Two more reports of Minnesota Senator Amy Klobuchar’s alleged maltreatment of her staff emerged just two days prior to her likely presidential campaign announcement on Sunday. According to BuzzFeed News, four former staffers claim that Klobuchar’s behavior “regularly left employees in tears.” The senator allegedly tossed papers and “one aide was accidentally hit with a flying binder,” according to a person who was in the room and who noted that the senator did not intend the throw to make contact.
In a similar report from HuffPost, a former staffer to disgraced Minnesota Senator Al Franken recalled an incident in which Klobuchar directed an aide to berate herself:
A young Klobuchar staffer was sent to explain the senator’s lateness to the Franken staffer.
“I’m supposed to tell you,” she said, with a look of terror on her face, “Senator Klobuchar is late today because I am bad at my job.”
According to emails seen by BuzzFeed News, Klobuchar consistently rebuked her staff in all caps, often over minor mistakes and at odd hours, frequently sending messages between 1 a.m. and 4 a.m. The senator would reportedly become angry if a staffer did not charge her iPad or if they used staples instead of paper clips. Her reputation as a demanding boss was so well known that, in 2015, retired Nevada Senator Harry Reid reportedly told her to reconsider her management tactics.
HuffPost also obtained an eight-page memo from Klobuchar’s 2006 Senate run, detailing the responsibilities and challenges of Klobuchar’s body person:
“Especially while in the car during a busy day: if she is EXTREMELY upset about something, let her rant through it, DON’T interupt [sic] her unless ABSOLUTELY necessary and be careful when trying to calm her down … Often she just needs to talk things out in the open and is not interested in other people’s opinions ― this is something that you will become used to and adjust to ― its just a note for the first time this happens.”
HuffPost spoke to a former advance man — the staffer who arrives ahead of time to prepare an event for a politician’s arrival — who said that the memo was inappropriate at points, like when it tells aides, “Only speak when spoken to at events.” The memo also requested that the body person “hang up clothes she leaves laying on the floor” and “pick up dirty clothes & place in a basket.” “Staff are staff, they’re not maids,” said the advance man.

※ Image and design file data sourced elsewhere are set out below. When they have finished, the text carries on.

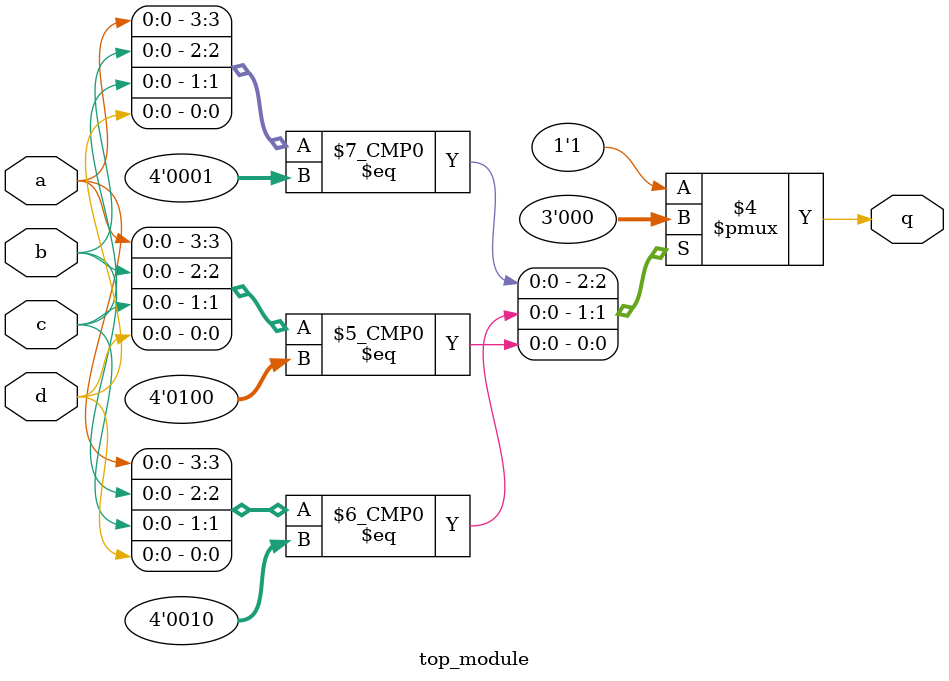
<source format=sv>
module top_module (
	input a, 
	input b, 
	input c, 
	input d,
	output q
);

	reg q;

	always @(a, b, c, d) begin
		case ({a, b, c, d})
			4'b0001: q <= 1'b0;
			4'b0010: q <= 1'b0;
			4'b0100: q <= 1'b0;
			4'b1000: q <= 1'b1;
			default: q <= 1'b1;
		endcase
	end

endmodule

</source>
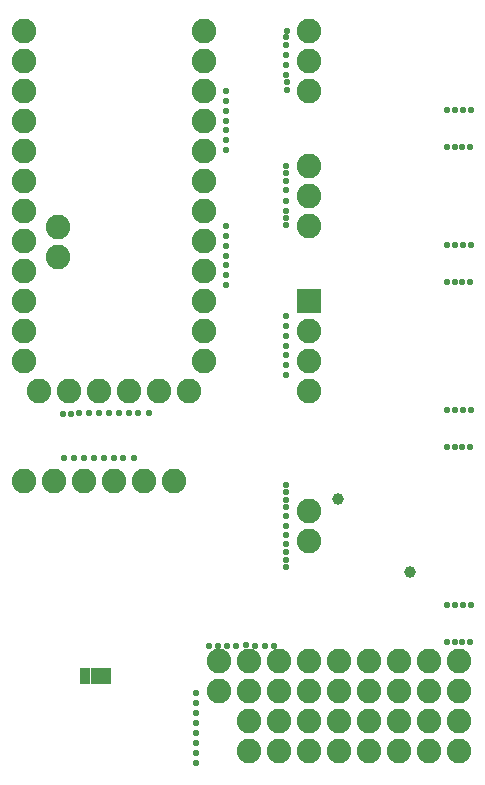
<source format=gbr>
G04 EAGLE Gerber RS-274X export*
G75*
%MOMM*%
%FSLAX34Y34*%
%LPD*%
%INSoldermask Bottom*%
%IPPOS*%
%AMOC8*
5,1,8,0,0,1.08239X$1,22.5*%
G01*
%ADD10C,0.584200*%
%ADD11C,2.082800*%
%ADD12R,0.838200X1.473200*%
%ADD13C,1.003200*%
%ADD14R,2.082800X2.082800*%


D10*
X192532Y101600D03*
X208534Y101600D03*
X216662Y101600D03*
X200406Y101854D03*
X224282Y101600D03*
X52578Y297942D03*
X45720Y297942D03*
X169164Y101600D03*
X177292Y101600D03*
X184912Y101600D03*
X234950Y187706D03*
X234950Y180594D03*
X234950Y225044D03*
X234950Y218694D03*
X234950Y463550D03*
X234950Y457962D03*
X234696Y501904D03*
X234696Y507746D03*
X235204Y578612D03*
X235204Y572262D03*
X234950Y616458D03*
X235204Y622046D03*
X234950Y237744D03*
X234950Y231394D03*
X234950Y174244D03*
X234950Y167894D03*
X377952Y555244D03*
X384556Y555244D03*
X390906Y555244D03*
X371348Y555244D03*
X377444Y524002D03*
X384048Y524002D03*
X390398Y524002D03*
X370840Y524002D03*
X377952Y440944D03*
X384556Y440944D03*
X390906Y440944D03*
X371348Y440944D03*
X377444Y409702D03*
X384048Y409702D03*
X390398Y409702D03*
X370840Y409702D03*
X377952Y301244D03*
X384556Y301244D03*
X390906Y301244D03*
X371348Y301244D03*
X377444Y270002D03*
X384048Y270002D03*
X390398Y270002D03*
X370840Y270002D03*
X377952Y136144D03*
X384556Y136144D03*
X390906Y136144D03*
X371348Y136144D03*
X377444Y104902D03*
X384048Y104902D03*
X390398Y104902D03*
X370840Y104902D03*
D11*
X12700Y342900D03*
X12700Y368300D03*
X12700Y393700D03*
X12700Y419100D03*
X12700Y444500D03*
X12700Y469900D03*
X12700Y495300D03*
X12700Y520700D03*
X12700Y546100D03*
X12700Y571500D03*
X12700Y596900D03*
X12700Y622300D03*
X165100Y622300D03*
X165100Y596900D03*
X165100Y571500D03*
X165100Y546100D03*
X165100Y520700D03*
X165100Y495300D03*
X165100Y469900D03*
X165100Y444500D03*
X165100Y419100D03*
X165100Y393700D03*
X165100Y368300D03*
X165100Y342900D03*
X41910Y455930D03*
X41910Y430530D03*
X25400Y317500D03*
X50800Y317500D03*
X76200Y317500D03*
X101600Y317500D03*
X127000Y317500D03*
X152400Y317500D03*
D12*
X82550Y76200D03*
X73660Y76200D03*
X64770Y76200D03*
D11*
X139700Y241300D03*
X114300Y241300D03*
X88900Y241300D03*
X63500Y241300D03*
X38100Y241300D03*
X12700Y241300D03*
D13*
X340000Y164200D03*
X278500Y225700D03*
D14*
X254000Y393700D03*
D11*
X254000Y368300D03*
X254000Y342900D03*
X254000Y317500D03*
X254000Y190500D03*
X254000Y215900D03*
X254000Y457200D03*
X254000Y482600D03*
X254000Y508000D03*
D10*
X234950Y211582D03*
X234950Y203200D03*
X234950Y194818D03*
X67818Y298450D03*
X76200Y298450D03*
X84582Y298450D03*
X92964Y298450D03*
X101346Y298450D03*
X109728Y298450D03*
X59436Y298450D03*
X118364Y298450D03*
X55118Y260350D03*
X63500Y260350D03*
X71882Y260350D03*
X80264Y260350D03*
X88646Y260350D03*
X97028Y260350D03*
X46736Y260350D03*
X105664Y260350D03*
X234950Y338836D03*
X234950Y347218D03*
X234950Y355600D03*
X234950Y363982D03*
X234950Y372364D03*
X234950Y380746D03*
X234950Y330454D03*
X184150Y529336D03*
X184150Y537718D03*
X184150Y546100D03*
X184150Y554482D03*
X184150Y562864D03*
X184150Y571246D03*
X184150Y520954D03*
X234950Y469900D03*
X234950Y478282D03*
X234950Y486918D03*
X234950Y495300D03*
X184150Y415036D03*
X184150Y423418D03*
X184150Y431800D03*
X184150Y440182D03*
X184150Y448564D03*
X184150Y456946D03*
X184150Y406654D03*
X234950Y584454D03*
X234950Y592836D03*
X234950Y601472D03*
X234950Y609854D03*
D11*
X254000Y571500D03*
X254000Y596900D03*
X254000Y622300D03*
D10*
X158750Y52832D03*
X158750Y44450D03*
X158750Y36068D03*
X158750Y27686D03*
X158750Y19304D03*
X158750Y10922D03*
X158750Y61214D03*
X158750Y2286D03*
D11*
X381000Y12700D03*
X355600Y12700D03*
X330200Y12700D03*
X304800Y12700D03*
X279400Y12700D03*
X254000Y12700D03*
X228600Y12700D03*
X203200Y12700D03*
X381000Y38100D03*
X355600Y38100D03*
X330200Y38100D03*
X304800Y38100D03*
X279400Y38100D03*
X254000Y38100D03*
X228600Y38100D03*
X203200Y38100D03*
X381000Y88900D03*
X355600Y88900D03*
X330200Y88900D03*
X304800Y88900D03*
X279400Y88900D03*
X254000Y88900D03*
X228600Y88900D03*
X203200Y88900D03*
X177800Y63500D03*
X177800Y88900D03*
X381000Y63500D03*
X355600Y63500D03*
X330200Y63500D03*
X304800Y63500D03*
X279400Y63500D03*
X254000Y63500D03*
X228600Y63500D03*
X203200Y63500D03*
M02*

</source>
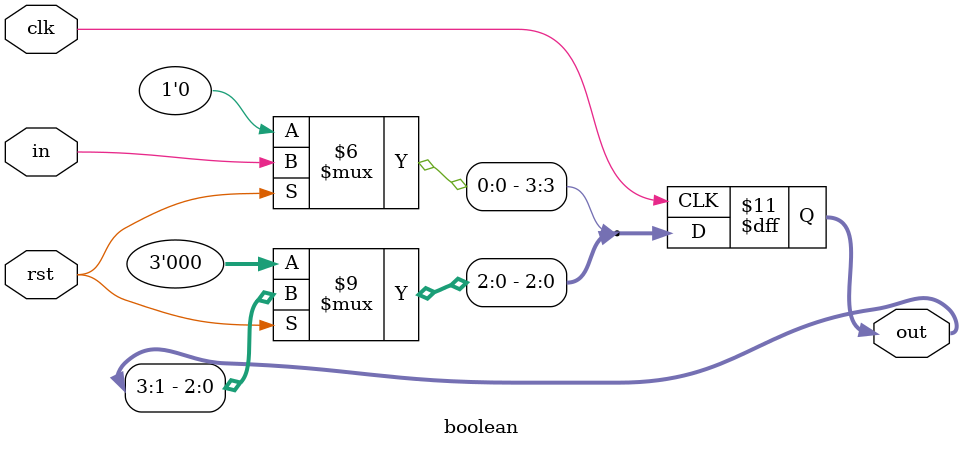
<source format=v>
`timescale 1ns / 1ps

module boolean(
    input clk, rst, in,
    output reg [3:0] out
);
    // ÃÊ±â »óÅÂ
    initial out = 4'b0000;
    
    // »ó½Â ¿§Áö¿¡¼­ µ¿ÀÛ
always @(posedge clk) begin
    if (!rst) begin
        out <= 4'b0000; // ¸®¼Â ½Ã Ãâ·Â ÃÊ±âÈ­
    end else begin
        out = out >> 1;
        out[3] = in;
    end
end

endmodule
</source>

It’s unclear how much fallout this will create for Klobuchar, who promoted the self-branding “Minnesota Nice” in her 2015 memoir, The Senator Next Door. In the initial report from Wednesday, HuffPost did reveal that the senator’s management style has reportedly caused at least three people to withdraw from consideration for the role of Klobuchar’s campaign manager. (From 2001 to 2016, Klobuchar also had the highest staff turnover rate in the Senate.) “Senator Klobuchar loves her staff — they are the reason she has gotten to where she is today,” a campaign spokesperson told BuzzFeed News. “She is proud of them and the work they have done for Minnesota.”
Some staffers have claimed that sexism has clouded the controversy around Klobuchar’s reputation. “Women shouldn’t be expected to nurture their employees or colleagues more than men, and they should be no less entitled to challenge them,” said Asal Sayas, a staffer that Klobuchar’s office forwarded to BuzzFeed News. But others considered the criticism well-founded. “I knew her reputation going in, and I rationalized it, because I thought that was what was going on — I thought people were saying that because she was a woman,” a former staffer told BuzzFeed News. “I regret that now.” Another former aide said that “I don’t think this is one of those situations” that can be attributed to sexism. “If it were a man doing these things, that story should be written.” Either way, the growing allegations may not be great for the 2020 ambitions of the Minnesota Democratic-Farmer-Labor leader — the third word of the state party being the operative one.